Eski ABD Başkanı Donald Trump, İran'ın nükleer programına yönelik 30 milyar dolarlık yeni bir fon ayrılmasını sert bir dille eleştirdi. Bu durum, dünya genelinde nükleer silahların yayılmasını önlemeye yönelik uluslararası çabaların zayıfladığına ve Ortadoğu'daki güvenlik dinamiklerinin tehdit altına girdiğine işaret ediyor. Trump, sosyal medya platformu üzerinden yaptığı açıklamada, Biden yönetimini ve uluslararası toplumun nükleer tehditlere karşı yeterince güçlü adımlar atmadığını vurguladı. Bu açıklamalar, İran'ın nükleer kapasitesini artırma ihtimalinin giderek yükselmesiyle daha da ön plana çıkıyor.
Trump, yaptığı paylaşımda, “İran’a bu kadar büyük bir miktar para vermek, dünya üzerindeki en tehlikeli devletlerden birine daha fazla güç vermek anlamına gelir. Bu, sadece ABD’nin değil, tüm dünyanın güvenliğini tehdit eder. Biden yönetiminin bu konuda daha cesur adımlar atması gerekiyor.” ifadelerini kullandı. Eski başkan, İran’ın geçmişteki eylemlerini hatırlatarak, bu ülkenin uluslararası anlaşmalara uyum göstermediğini belirtti. Özellikle, İran'ın 2015'te imzalanan nükleer anlaşmayı ihlal etmesi, Trump'ın bu konudaki endişelerini daha da artırıyor.
İran, nükleer çalışmalarını sürdürme kararlılığını birçok kez dile getirmiştir. Son dönemde, zenginleştirilmiş uranyum seviyelerini önemli ölçüde artıran İran, nükleer silah yapımına yönelik adımlar atıldığına dair dünya genelindeki kaygıları artırmıştır. Uluslararası Atom Enerjisi Dairesi (IAEA), İran'ın nükleer faaliyetleri üzerindeki denetimlerini artırmak amacıyla daha fazla müfettiş göndermeyi planladığını duyurdu. Bu durum, Trump’ın eleştirilerinin ne denli haklı olduğunu ortaya koyabilir. Ayrıca, ABD'nin İran ile müzakere sürecinin bu şekilde devam etmesi, Ortadoğu'da daha fazla istikrarsızlığa neden olabilecek unsurlar arasında yer alıyor.

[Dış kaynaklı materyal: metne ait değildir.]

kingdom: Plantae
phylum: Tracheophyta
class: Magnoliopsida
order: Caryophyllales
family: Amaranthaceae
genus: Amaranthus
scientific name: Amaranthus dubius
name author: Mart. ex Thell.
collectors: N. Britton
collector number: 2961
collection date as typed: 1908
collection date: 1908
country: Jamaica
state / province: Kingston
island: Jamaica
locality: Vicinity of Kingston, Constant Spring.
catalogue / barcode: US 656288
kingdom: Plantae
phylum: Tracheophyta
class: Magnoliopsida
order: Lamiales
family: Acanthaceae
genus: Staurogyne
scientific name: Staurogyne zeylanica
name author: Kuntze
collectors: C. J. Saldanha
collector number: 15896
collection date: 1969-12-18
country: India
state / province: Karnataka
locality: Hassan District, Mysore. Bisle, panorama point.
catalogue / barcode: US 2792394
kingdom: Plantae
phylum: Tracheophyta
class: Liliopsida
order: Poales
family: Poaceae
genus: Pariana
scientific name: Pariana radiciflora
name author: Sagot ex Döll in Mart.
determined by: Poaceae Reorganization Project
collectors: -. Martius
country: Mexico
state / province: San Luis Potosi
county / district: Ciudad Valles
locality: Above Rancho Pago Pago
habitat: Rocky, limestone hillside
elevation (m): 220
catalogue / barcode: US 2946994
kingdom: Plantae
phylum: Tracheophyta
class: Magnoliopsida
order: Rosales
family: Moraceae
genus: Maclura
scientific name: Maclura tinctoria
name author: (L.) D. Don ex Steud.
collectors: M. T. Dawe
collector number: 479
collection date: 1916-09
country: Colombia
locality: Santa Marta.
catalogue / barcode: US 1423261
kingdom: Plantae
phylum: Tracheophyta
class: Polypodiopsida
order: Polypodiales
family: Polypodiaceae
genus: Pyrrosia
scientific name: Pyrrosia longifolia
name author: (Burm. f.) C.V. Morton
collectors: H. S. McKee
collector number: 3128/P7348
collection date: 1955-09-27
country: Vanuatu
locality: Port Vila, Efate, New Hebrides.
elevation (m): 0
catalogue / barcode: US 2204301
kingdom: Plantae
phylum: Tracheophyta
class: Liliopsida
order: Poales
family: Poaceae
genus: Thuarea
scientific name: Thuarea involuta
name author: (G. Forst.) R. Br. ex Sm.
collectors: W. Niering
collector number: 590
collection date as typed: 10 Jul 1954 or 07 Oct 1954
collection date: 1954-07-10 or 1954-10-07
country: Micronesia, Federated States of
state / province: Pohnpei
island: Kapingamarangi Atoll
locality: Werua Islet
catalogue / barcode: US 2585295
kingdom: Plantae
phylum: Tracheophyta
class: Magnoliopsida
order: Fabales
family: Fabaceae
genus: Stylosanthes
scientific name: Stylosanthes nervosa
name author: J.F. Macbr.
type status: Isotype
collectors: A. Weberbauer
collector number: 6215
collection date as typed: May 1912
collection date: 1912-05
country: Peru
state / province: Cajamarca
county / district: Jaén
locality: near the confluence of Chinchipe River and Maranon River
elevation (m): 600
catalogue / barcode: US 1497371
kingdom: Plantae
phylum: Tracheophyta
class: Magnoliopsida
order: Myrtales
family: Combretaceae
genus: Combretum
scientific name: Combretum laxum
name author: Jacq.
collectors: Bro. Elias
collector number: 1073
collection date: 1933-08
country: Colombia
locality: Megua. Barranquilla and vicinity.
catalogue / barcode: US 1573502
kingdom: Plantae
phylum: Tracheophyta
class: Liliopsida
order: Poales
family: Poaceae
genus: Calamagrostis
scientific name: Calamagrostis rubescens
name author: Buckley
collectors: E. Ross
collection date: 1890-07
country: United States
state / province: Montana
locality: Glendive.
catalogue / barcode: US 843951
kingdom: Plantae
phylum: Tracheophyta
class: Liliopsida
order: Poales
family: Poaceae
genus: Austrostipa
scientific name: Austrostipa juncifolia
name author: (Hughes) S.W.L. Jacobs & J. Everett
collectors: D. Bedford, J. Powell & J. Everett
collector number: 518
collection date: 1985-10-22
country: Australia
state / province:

Trump, geçmişte 2015 tarihli nükleer anlaşmadan çekilme kararını almış, bu durum İran üzerinde büyük ekonomik baskılar oluşturmuştu. Ancak şimdiye kadar uygulanan yaptırımlar ve baskılar, İran’ı nükleer programından geri adım attırmamıştır. Trump’ın yeni eleştirileri, Biden yönetiminin İran ile yeniden müzakere etmeye yönelik gayretlerini sorgulayan bir bağlamda değerlendirilebilir. Trump’ın düşüncesine göre, İran’a verilmesi planlanan 30 milyar dolar, bu ülkenin nükleer hedeflerine ulaşmasını kolaylaştıracağından; bu durum hem ABD’nin hem de müttefiklerinin güvenliğini tehdit edecektir.
Böyle bir durum, dünya genelindeki siyasi dengeleri de etkileyebilir. ABD'nin Ortadoğu'daki eski müttefikleri arasında yer alan Suudi Arabistan ve İsrail, İran'ın nükleer kapasitesinin artmasını önlemek adına kendi askeri güçlerini artırma çabalarına girebilir. Trump, bu gelişmelerin bir sonucu olarak, özellikle anayasaya aykırı olan bir duruma dikkat çekmekte ve ABD'nin ulusal çıkarlarına zarar verebilecek tüm stratejilerin gözden geçirilmesi gerektiğini savunmaktadır.
Nihayetinde, Trump’ın 30 milyar dolarlık yatırımla ilgili yapmış olduğu uyarılar, İran nükleer meselesinin dünya gündeminde kalmaya devam edeceğinin bir göstergesi. Sosyal medyada büyük ilgi gören Trump'ın açıklamaları, uluslararası ilişkilerdeki karmaşık yapıyı ve nükleer silahların kontrolü konusundaki tartışmaları daha da derinleştirecek gibi görünüyor. Önümüzdeki günlerde, Biden yönetiminin bu kritik mesele ile ilgili alacağı yeni kararların, Trump'ın uyarılarına nasıl yanıt vereceği merakla bekleniyor.